A Figura 2a é um diagrama de moléculas de DNA e RNA em complexos de alongamento artificial. A Figura 2b mostra transcrições de diferentes comprimentos gerados em reações realizadas exatamente como descrito no protocolo 1, em que os complexos de alongamento artificial inicial foram preparados usando um oligo de RNA sintético de 20 NT (azul escuro na Figura 2a ; RNA_20mer, tabela 1). Como sabemos o comprimento de RNA inicial e a sequência de modelos de DNA, podemos determinar o subconjunto de nucleotides — ATP, CTP, GTP ou UTP — necessário para percorrer pol II para uma posição definida ao longo do modelo. O número de nucleotídeos recém-sintetizados é adicionado ao tamanho inicial da cartilha de oligonucleotídeo RNA para determinar o comprimento esperado final (tamanho do RNA oligo + número de nucleotídeos adicionados). Na presença de ATP e UTP, pol II pode adicionar 3 NT ao oligo do RNA de 20 NT para gerar os complexos do alongamento que contêm um RNA 23mer. Se um lava afastado região ATP e UTP e adiciona então o ATP e o CTP, o oligo de 20 NT é estendido por 2 NT para fazer um 25mer, e se um então outra vez lava nucleotídeos região afastado e adiciona ATP e GTP, o Transcript é estendido uns 4 NT adicionais para fazer um 29mer. Sin o CE as transcrições recentemente geradas correspondem ao tamanho esperado do RNA e desde que quase todos os 23mers radiolabeled podem quantitativamente ser perseguidos em uns produtos mais longos, um sabe que usando este método (i) o oligo do RNA é posicionado corretamente na saída de pol II canal durante a montagem e (II) RNAs radiolabeled são associados com os complexos ativos do alongamento de pol II.
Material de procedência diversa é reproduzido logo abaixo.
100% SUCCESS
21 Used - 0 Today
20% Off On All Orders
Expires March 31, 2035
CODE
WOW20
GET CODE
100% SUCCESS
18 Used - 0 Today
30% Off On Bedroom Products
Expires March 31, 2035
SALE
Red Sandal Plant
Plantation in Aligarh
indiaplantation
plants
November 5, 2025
A Figura 2C mostra uma variação do protocolo, em que os complexos de alongamento inicial foram preparados usando o mesmo modelo de DNA e oligos de vertente não-modelo e um oligo RNA (RNA_29mer, tabela 1) que contém 9 nucleotídeos adicionais em seu 5 '-fim mas é de outra maneira idêntica na seqüência ao oligo do RNA de 20 NT. Porque o comprimento inicial do RNA é 29 NT neste caso, os complexos do alongamento que contêm 32mer, 34mer, e 38mer transcritos podem ser gerados usando as mesmas etapas de passeio de pol II descritas acima.
Dependendo do escopo de análise, este método permite flexibilidade na fonte de pol II. Na Figura 3 , comparamos as reações usando pol II de diferentes fontes. Nas reações mostradas nas primeiras 4 vias, complexos de alongamento artificial foram montados com endógena, tipo selvagem pol II purificada a partir de fígado de rato ou levedura de fissão e caminhou como descrito acima para gerar 23mers ou 25mers. O fermento de rato e fissão pol IIs utilizado nestas reações foram purificados para perto de homogeneidade utilizando múltiplas etapas cromatográficas.
O método pode igualmente ser usado para gerar os complexos artificiais do alongamento que contêm o tipo selvagem ou o mutante pol II preparado usando um método simples, de uma etapa da purificação. As duas últimas faixas na figura mostram ensaios realizados usando uma forma mutante de humano pol II que carece da CTD em sua subunidade Rpb1, o que não é necessário para a atividade catalítica pol II, mas ajuda a transcrição de casal para a tampagem de RNA. O CTD-less pol II utilizado nestes ensaios foi purificado por imuno-purificação de anti-FLAG a partir de uma linha celular humana expressando um epítopo da FLAG com a versão marcada de Rpb1. É importante notar que a concentração de pol II ativa variará desde a preparação até a preparação. Assim, é essencial realizar experimentos iniciais em que a quantidade de pol II usada em reações é variada para determinar a quantidade necessária para obter a atividade desejada.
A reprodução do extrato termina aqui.